◆ **Activity**:
Count the lines in the records below that contain the word "there", and reply with the number alone.

◆ **Exercise material**:
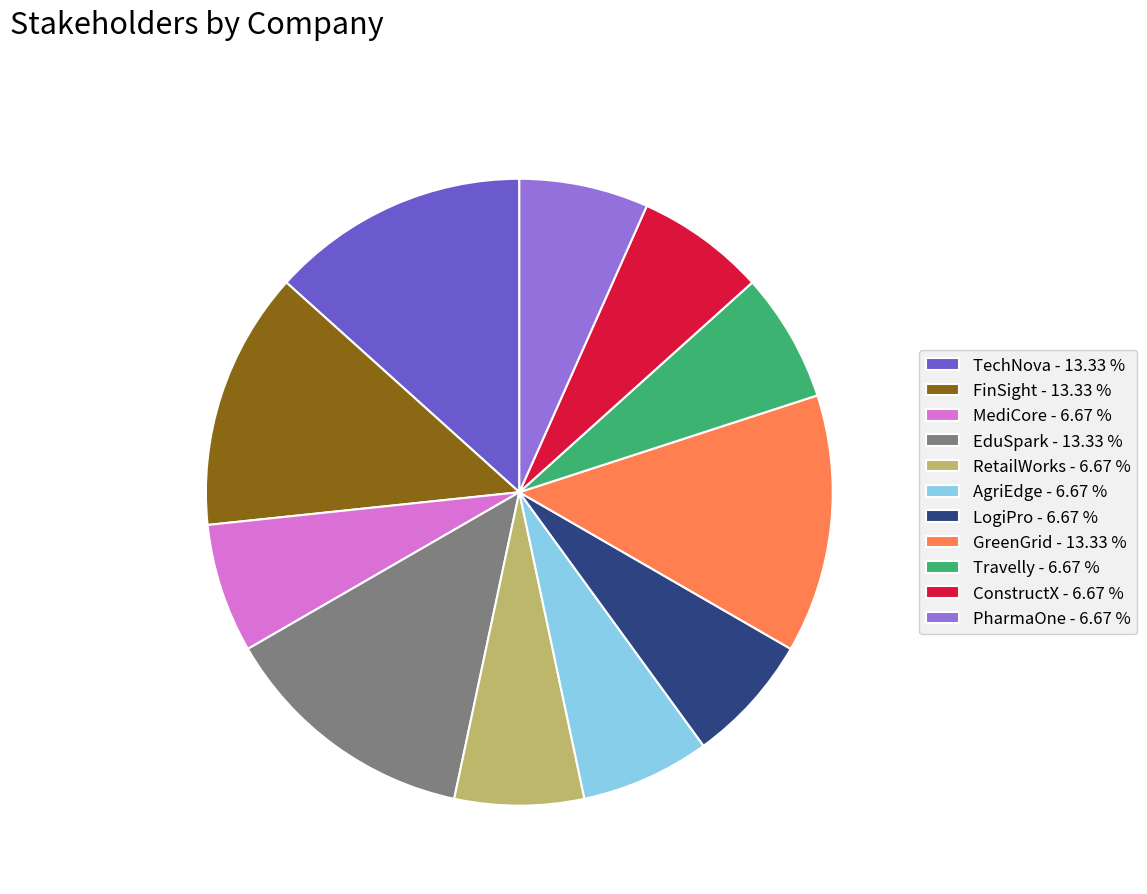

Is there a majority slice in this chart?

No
==
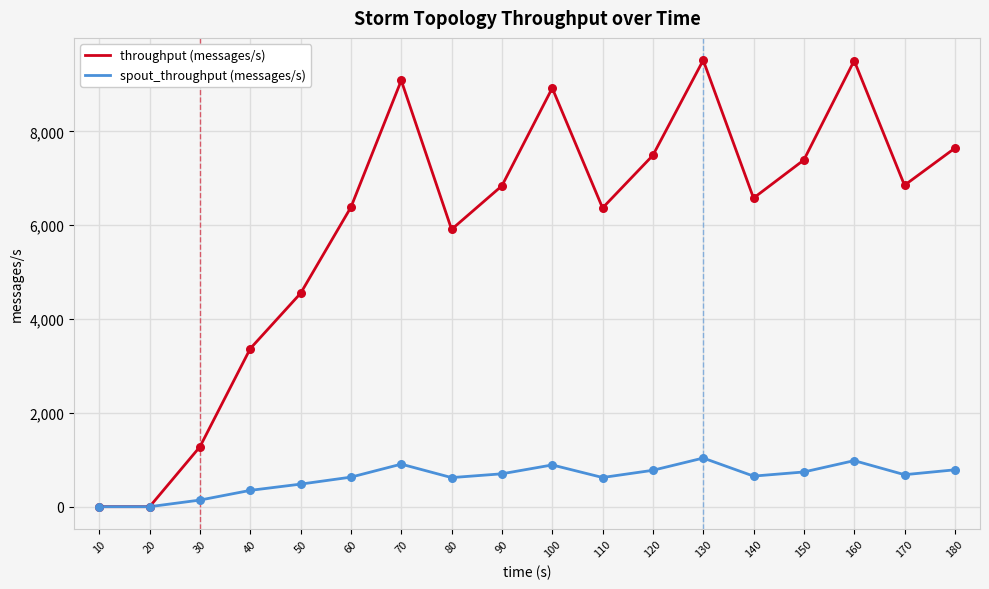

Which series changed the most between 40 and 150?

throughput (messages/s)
...
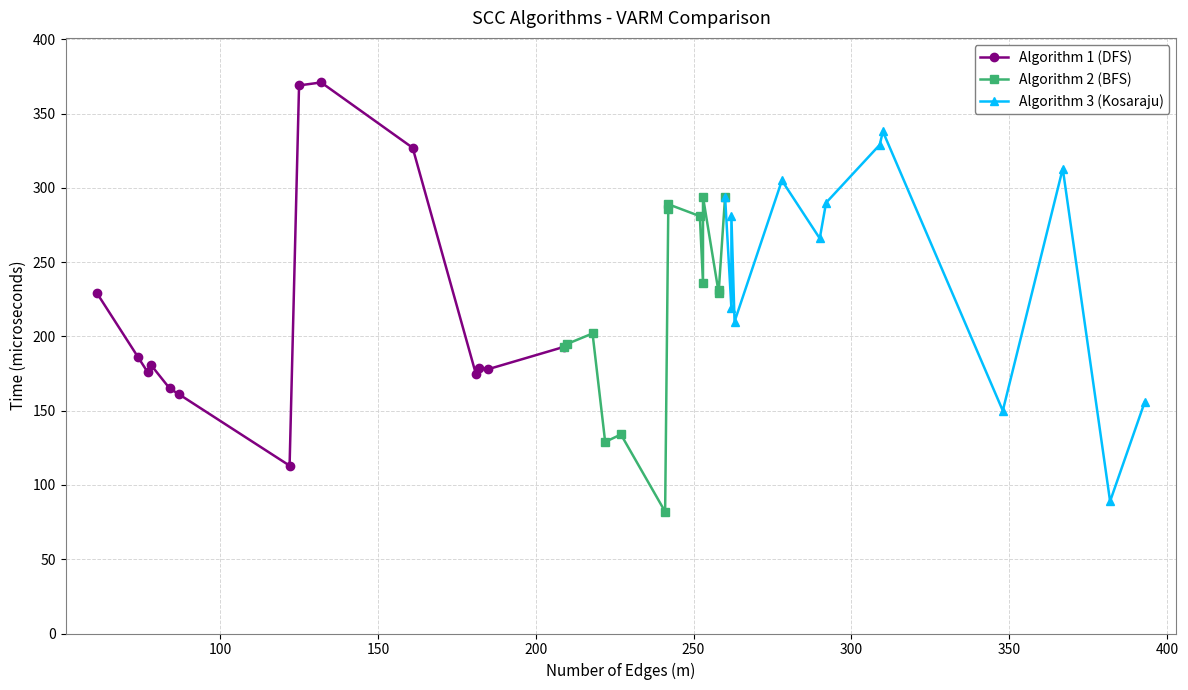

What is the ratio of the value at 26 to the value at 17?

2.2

◆ **Exercise response**:
1